# SCHRIFTELIJKE OPDRACHT A:
Beantwoord met de tekst over de burenafspraken de volgende vragen:
(i) Vanuit welke straat zal [gedaagde] haar huis benaderen?
(ii) Waar zal [eiser 1] zijn bedrijfsbus laden en lossen?
(iii) Wat zullen partijen volgens de laatste afspraak niet doen tegen anderen?
# SCHRIFTELIJKE OPDRACHT B:
Zet de tekst over de burenafspraken voort na de laatste zin die er staat.

Partijen zullen niet over de stoep voor andermans huis lopen of rijden met scooters, fietsen of andere voertuigen. Dat betekent dat [gedaagde] haar huis uitsluitend zal benaderen vanuit de richting van de Huismanstraat en dat [eiser 1] uitsluitend zijn huis zal benaderen vanuit de richting van de Bakkerstraat . Partijen zullen geen scooters, fietsen of andere voertuigen op de stoep voor de tuin van de ander stallen.
Als [eiser 1] de vuilnis wegbrengt zal hij de straat oversteken en dan naar de Huismanstraat lopen. Als [eiser 1] naar zijn bedrijfsbus loopt of naar zijn moeder gaat zal hij eerst de straat oversteken en daarna via de stoep aan de overkant van de straat lopen.
[eiser 1] zal zijn bedrijfsbus laden en lossen bij de ingang in de Bakkerstraat .
Partijen zullen niet op de muren bonken en geen onnodige overlast veroorzaken.
Het is partijen toegestaan noodzakelijk onderhoud te verrichten of normale verbouwingswerkzaamheden. [eiser 1] zegt toe dat hij zijn tuinhuis of achtertuin niet als werkplaats voor anderen zal gebruiken.
Partijen zullen over elkaar geen kwaad spreken tegen anderen.

# INHOUD DATASET:

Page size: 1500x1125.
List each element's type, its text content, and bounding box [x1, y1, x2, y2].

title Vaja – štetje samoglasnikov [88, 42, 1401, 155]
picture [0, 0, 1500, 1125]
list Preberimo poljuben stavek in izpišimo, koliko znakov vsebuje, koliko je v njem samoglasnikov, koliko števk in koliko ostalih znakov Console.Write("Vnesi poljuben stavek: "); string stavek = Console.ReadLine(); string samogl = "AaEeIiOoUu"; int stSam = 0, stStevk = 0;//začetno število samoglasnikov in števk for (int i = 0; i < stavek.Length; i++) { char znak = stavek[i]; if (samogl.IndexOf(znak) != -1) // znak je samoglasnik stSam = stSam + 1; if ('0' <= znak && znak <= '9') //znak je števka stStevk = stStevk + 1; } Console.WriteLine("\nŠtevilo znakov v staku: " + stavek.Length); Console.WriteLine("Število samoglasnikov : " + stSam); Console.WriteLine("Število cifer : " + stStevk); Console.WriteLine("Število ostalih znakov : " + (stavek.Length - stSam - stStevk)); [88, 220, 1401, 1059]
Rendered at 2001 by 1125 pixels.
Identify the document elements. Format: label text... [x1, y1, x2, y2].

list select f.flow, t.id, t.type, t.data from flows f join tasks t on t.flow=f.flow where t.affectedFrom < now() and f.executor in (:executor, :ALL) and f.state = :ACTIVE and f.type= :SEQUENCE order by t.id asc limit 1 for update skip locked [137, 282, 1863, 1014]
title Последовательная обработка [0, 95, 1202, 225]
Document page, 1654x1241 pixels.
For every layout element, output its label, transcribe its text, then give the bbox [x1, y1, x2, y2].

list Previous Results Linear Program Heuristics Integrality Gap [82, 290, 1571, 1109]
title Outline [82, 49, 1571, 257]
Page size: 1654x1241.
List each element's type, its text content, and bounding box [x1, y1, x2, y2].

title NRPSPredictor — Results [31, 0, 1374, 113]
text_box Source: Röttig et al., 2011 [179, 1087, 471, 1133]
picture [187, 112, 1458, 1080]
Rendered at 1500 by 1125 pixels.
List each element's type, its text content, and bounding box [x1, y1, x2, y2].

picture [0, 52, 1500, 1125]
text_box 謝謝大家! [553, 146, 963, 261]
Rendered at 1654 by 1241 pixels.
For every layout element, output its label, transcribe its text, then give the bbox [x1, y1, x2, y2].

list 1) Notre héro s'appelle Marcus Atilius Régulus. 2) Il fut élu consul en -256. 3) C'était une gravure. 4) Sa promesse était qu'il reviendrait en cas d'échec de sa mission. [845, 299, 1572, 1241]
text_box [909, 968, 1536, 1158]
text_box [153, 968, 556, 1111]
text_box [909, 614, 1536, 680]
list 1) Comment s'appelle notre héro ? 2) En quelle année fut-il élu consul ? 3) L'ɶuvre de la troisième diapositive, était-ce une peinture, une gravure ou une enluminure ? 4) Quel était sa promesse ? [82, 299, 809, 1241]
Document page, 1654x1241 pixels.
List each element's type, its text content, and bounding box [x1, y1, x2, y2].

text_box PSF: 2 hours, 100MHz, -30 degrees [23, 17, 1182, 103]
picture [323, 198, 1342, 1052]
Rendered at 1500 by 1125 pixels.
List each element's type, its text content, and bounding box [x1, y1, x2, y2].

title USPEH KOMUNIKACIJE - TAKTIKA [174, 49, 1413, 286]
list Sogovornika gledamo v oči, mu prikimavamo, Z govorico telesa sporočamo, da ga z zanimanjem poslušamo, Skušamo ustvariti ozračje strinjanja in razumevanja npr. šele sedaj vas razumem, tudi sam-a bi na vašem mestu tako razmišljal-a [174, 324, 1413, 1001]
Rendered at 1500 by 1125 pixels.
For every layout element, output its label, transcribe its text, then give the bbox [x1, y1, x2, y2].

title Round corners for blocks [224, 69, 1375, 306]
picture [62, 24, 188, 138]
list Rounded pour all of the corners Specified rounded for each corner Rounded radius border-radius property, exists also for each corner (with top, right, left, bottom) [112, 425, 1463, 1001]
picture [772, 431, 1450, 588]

# SCHRIFTELIJK ANTWOORD A:
(i) Vanuit de richting van de Huismanstraat.
(ii) Bij de ingang in de Bakkerstraat.
(iii) Kwaad over elkaar spreken.

# SCHRIFTELIJK ANTWOORD B:
Partijen zullen erop toezien dat hun huisgenoten zich ook aan het bovenstaande houden.
Aan het vonnis waarvan beroep wordt geen verdere uitvoering gegeven.
Partijen dragen ieder de eigen kosten.
Partijen verzoeken doorhaling van de zaak per heden.(..)”
2.5.
Op 22 augustus 2023 stuurt mr. Rhijnsburger [gedaagde] een brief, waarin hij schrijft dat [eiser 1] c.s. heeft geconstateerd dat [gedaagde] zich niet houdt aan de afspraken die partijen bij het gerechtshof hebben gemaakt en dat [eiser 1] c.s. daarom een kort geding zal starten.

3.Het geschil

3.1.
[eiser 1] c.s. vordert om bij vonnis, uitvoerbaar bij voorraad, [gedaagde] te verbieden:
I. zich op te houden voor de woning van [eiser 1] c.s., op de stoep en op de straat direct gelegen voor de woning van [eiser 1] c.s. op straffe van een boete van
€ 1000,- voor iedere overtreding;
[eiser 1] c.s. aan te spreken, aan te roepen, uit te schelden, voorwerpen te gooien in de richting van de woning van [eiser 1] c.s., dan wel te bespugen op straffe van een boete van € 1000,- voor iedere overtreding;
II. op de schutting voorzijde, muren achterzijde te slaan al dan niet met enig voorwerp op straffe van een boete van € 1000,- voor iedere overtreding;
III. haar scooter te parkeren voor de woning van [eiser 1] c.s. op straffe van een boete van € 1000,- voor iedere overtreding;
en voorts
IV. [gedaagde] te gebieden haar woning aan de [adres2] uitsluitend te benaderen vanuit de [adres2] (zodat zij zich niet voor de woning van [eiser 1] c.s. behoeft te vertonen) op straffe van een boete van € 1000,- voor iedere overtreding;
V. met veroordeling van [gedaagde] in de kosten van het geding.
3.2.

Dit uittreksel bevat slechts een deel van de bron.